We all heard the saying as kids when we wouldn’t finish our veggies: “There are starving kids in Africa who don’t get anything to eat — you should be grateful to even have this meal.” And while that might motivate you to choke down another asparagus stalk, that comparison is wholly unfair.
Comparing issues across national borders not only partakes in an irresponsible ignorance of the massive cultural and developmental differences between countries, but can also actually serve to worsen the disparity between peoples of different nationalities.
In his book The Broken Ladder, UNC professor Keith Payne spends hundreds of pages examining the overwhelming evidence that comparisons to people outside of one’s social and economic strata has adverse impacts on a person’s psyche and decision-making process. When we, as children, compare ourselves to those starving kids in Africa, it has two main outcomes. The first is that we come to understand that we have something, and those African children do not have that thing — in this case it’s food. Second, and more insidiously, we come to think of those African children as separate from us — as “the other.” And there lies the true danger of cross border comparisons.
Too often, these comparisons are framed through the lens of difference — it’s easy to think, for example, that a Syrian refugee lives in a totally different world from us and is of an entirely different stock than us. They are, therefore, not one of us. This in turn makes it more and more difficult for us to empathize with their plight and fulfill our moral duty to help them.
While the differences among people of the world are undeniable, it’s also undeniable that we share one key feature: we are all humans. That’s what is important to remember when juggling with the issues that plague humans around the globe. Comparisons aren’t all bad, so long as they’re done in a manner that balances them with a consideration of the things that make us the same.
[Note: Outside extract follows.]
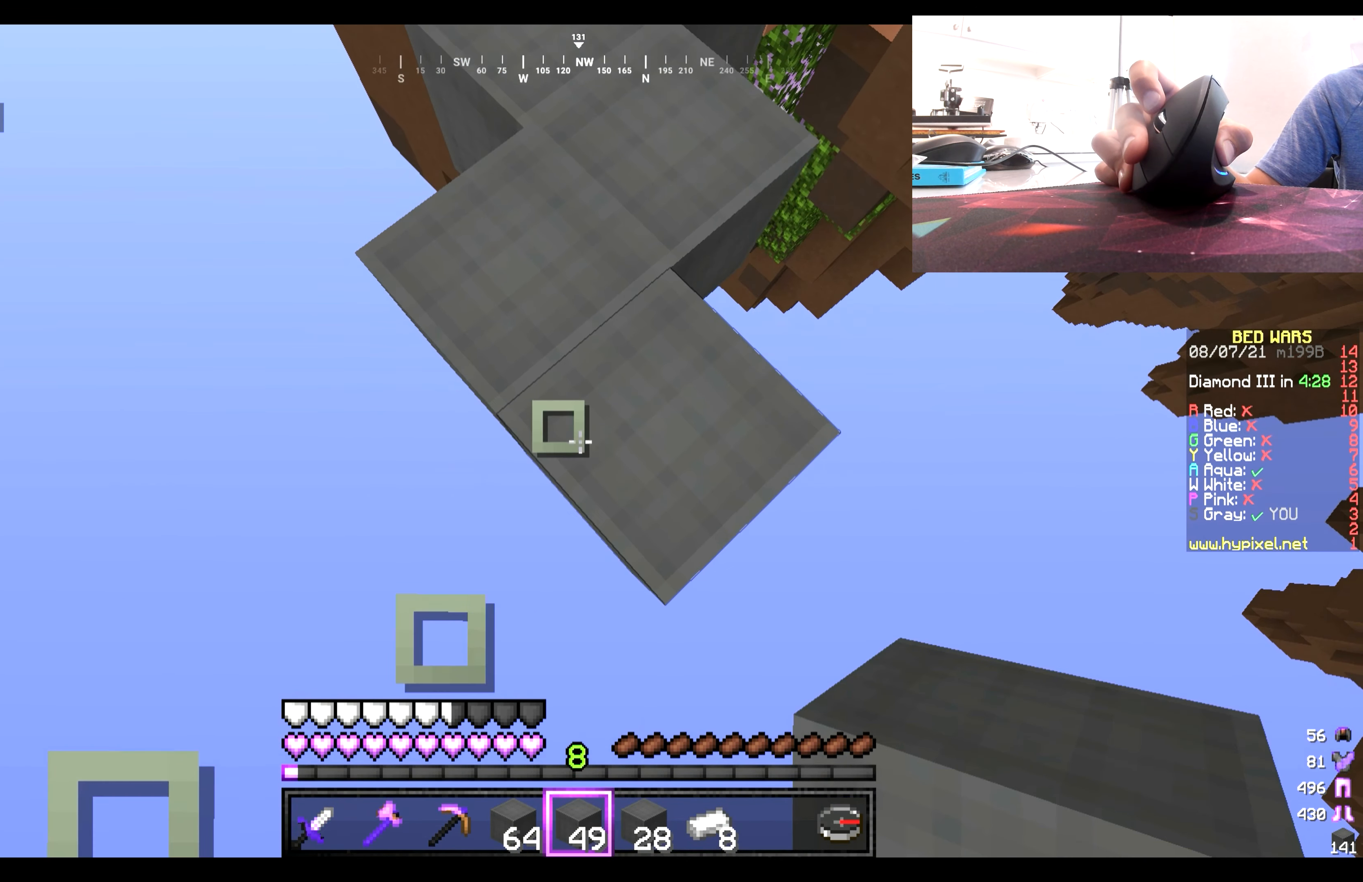
{"keys": ["s"], "mouse": ["right"], "events": []}
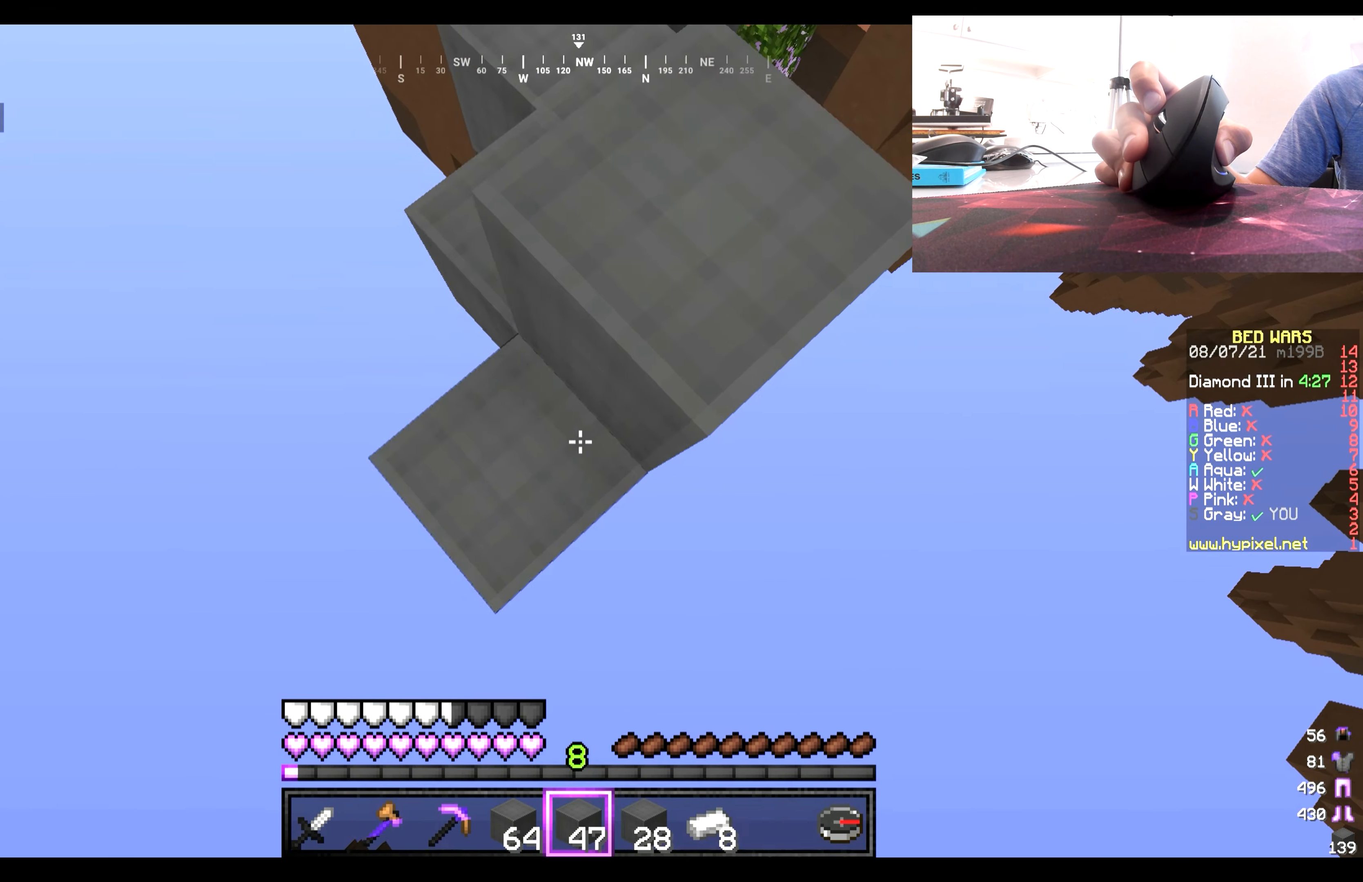
{"keys": ["s"], "mouse": ["right"], "events": []}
For each time that you fret over the political insecurity that’s displaced millions in the Middle East, remind yourself that those displaced humans have many of the same wants and needs that you do. They seek a roof over their head and a meal on their dinner table every night. And while most of us here at Carrboro are lucky enough to have those things, that doesn’t make us any better or any different than the people that don’t, especially as those who go without can be found in a tent camp in Turkey and in the seat next to us in chemistry.